2018 SRF Summer Scholar Profile: Joshua Sampson

Joshua Sampson

SRF Summer Scholar, Class of 2018

Sanford Consortium for Regenerative Medicine

Hi! I’m Joshua Sampson. I’m studying Biomedical Engineering at the University of Michigan in Ann Arbor. I work in the lab of Dr. Lonnie Shea, PhD, under the wonderful mentorship of Richard Youngblood. We are developing a 3D biopolymer scaffold for differentiation of pluripotent stem cells into pancreatic islet cells and subsequent transplantation to treat type 1 diabetes. I’ve also worked on lymphedema treatment for the amazingly kind Dr. Stan Rockson, MD, who has accomplished much for lymphedema patients, including his own at Stanford Medicine, and on heart failure for the dedicated R&D team at Ancora Heart, a medical device startup in Santa Clara, CA.

This summer, I’m performing research under the convivial mentorship of Cameron Pernia in the lab of Dr. Evan Snyder, MD, PhD, at the Sanford Consortium for Regenerative Medicine in La Jolla, CA. The Snyder lab is interested in using stem cells for understanding neurological development, modeling neurological disease, and therapeutic transplant.

Alzheimer’s disease affects 5.7 million Americans, robbing their memory, cognition, and ultimately, their life. You probably have a loved one or know someone with a loved one affected by Alzheimer’s disease. I am studying this neurodegenerative disease using induced pluripotent stem cell technology to create neurons from skin cells harmlessly donated by patients.

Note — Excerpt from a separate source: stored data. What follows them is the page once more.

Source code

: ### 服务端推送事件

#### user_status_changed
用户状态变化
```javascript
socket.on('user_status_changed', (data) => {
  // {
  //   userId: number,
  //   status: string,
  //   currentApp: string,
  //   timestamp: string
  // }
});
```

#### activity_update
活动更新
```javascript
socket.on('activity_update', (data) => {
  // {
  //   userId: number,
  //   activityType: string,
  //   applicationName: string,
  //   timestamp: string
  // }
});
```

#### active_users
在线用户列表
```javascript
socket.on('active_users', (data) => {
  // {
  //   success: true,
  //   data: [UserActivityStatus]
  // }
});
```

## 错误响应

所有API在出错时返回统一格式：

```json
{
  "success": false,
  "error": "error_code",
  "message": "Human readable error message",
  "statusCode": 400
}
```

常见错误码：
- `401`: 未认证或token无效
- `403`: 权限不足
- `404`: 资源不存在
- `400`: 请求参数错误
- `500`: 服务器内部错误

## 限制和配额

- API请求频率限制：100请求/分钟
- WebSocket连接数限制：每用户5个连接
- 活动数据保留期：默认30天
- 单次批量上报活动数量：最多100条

By watching the fluctuation of calcium ions (the same calcium you get from drinking milk!) in these neurons, I can study how network behavior of Alzheimer’s disease neurons differs from that of healthy controls. The differences may be a missing link for how cognitive symptoms can emerge from changes down at the protein level.

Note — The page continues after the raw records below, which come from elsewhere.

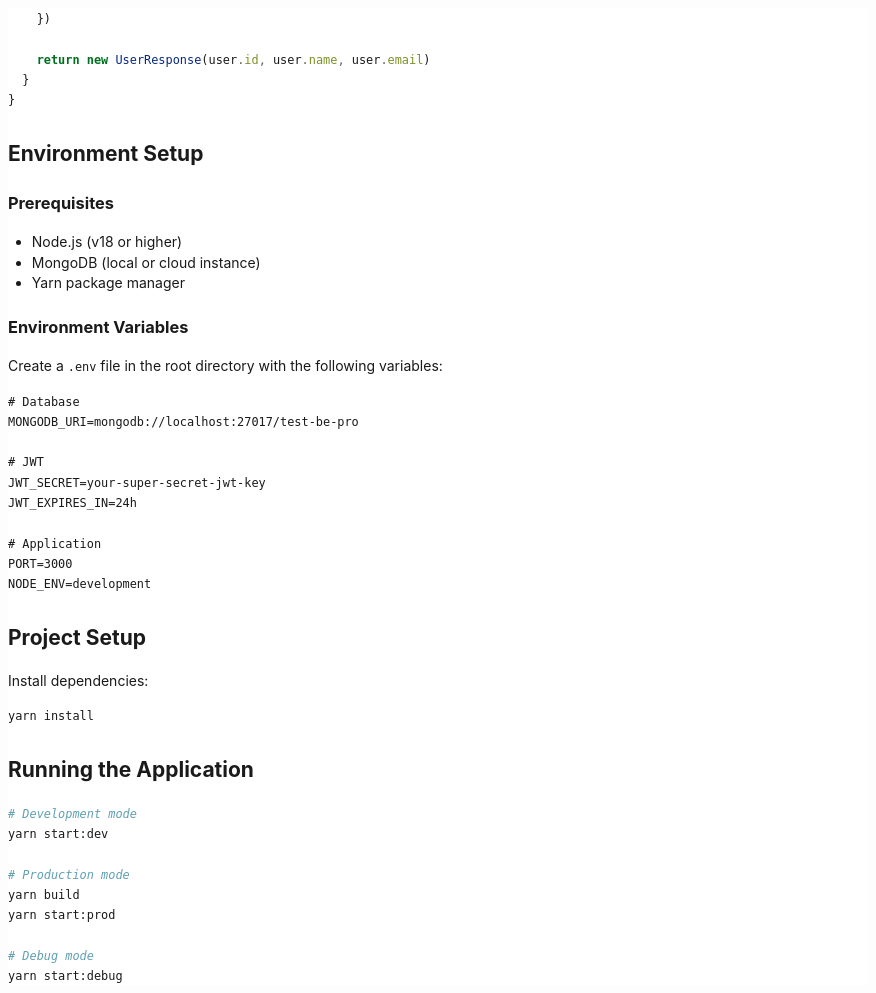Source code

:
 ```typescript
    })
    
    return new UserResponse(user.id, user.name, user.email)
  }
}
```

## Environment Setup

### Prerequisites

- Node.js (v18 or higher)
- MongoDB (local or cloud instance)
- Yarn package manager

### Environment Variables

Create a `.env` file in the root directory with the following variables:

```env
# Database
MONGODB_URI=mongodb://localhost:27017/test-be-pro

# JWT
JWT_SECRET=your-super-secret-jwt-key
JWT_EXPIRES_IN=24h

# Application
PORT=3000
NODE_ENV=development
```

## Project Setup

Install dependencies:

```bash
yarn install
```

## Running the Application

```bash
# Development mode
yarn start:dev

# Production mode
yarn build
yarn start:prod

# Debug mode
yarn start:debug
```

There at the protein level, modifications of CRMP2 appear conspicuous. CRMP2 both modulates calcium ion flux and stabilizes the fine neuronal structure that begets signaling connections. It facilitates pathogenesis from beta amyloid, the hallmark protein of Alzheimer’s disease. Moreover, a presumably unhealthy level of modified (“hyperphosphorylated”) CRMP2 has been observed in the “tangles” characteristic of Alzheimer’s disease. I will quantify modifications to CRMP2 in the neurons, and examine the implications.

Ultimately, we care about therapeutics to help patients. I am investigating the effect in the neurons of lithium salts, which have stalled cognitive decline in clinical studies of Alzheimer’s disease. Lithium modulates both CRMP2 regulation and calcium ion flux, so I will again examine those features. Deciphering lithium’s action will expose the pathobiology of Alzheimer’s disease, and suggest improved therapeutic pathways.

Together, by studying calcium ion flux, CRMP2 regulation, and lithium’s mechanisms of action in skin cell-derived neurons, I will inform protein- to neuronal network-level pathologies of Alzheimer’s disease. These insights will hopefully uncover therapeutic avenues to ultimately improve Alzheimer’s patients lives.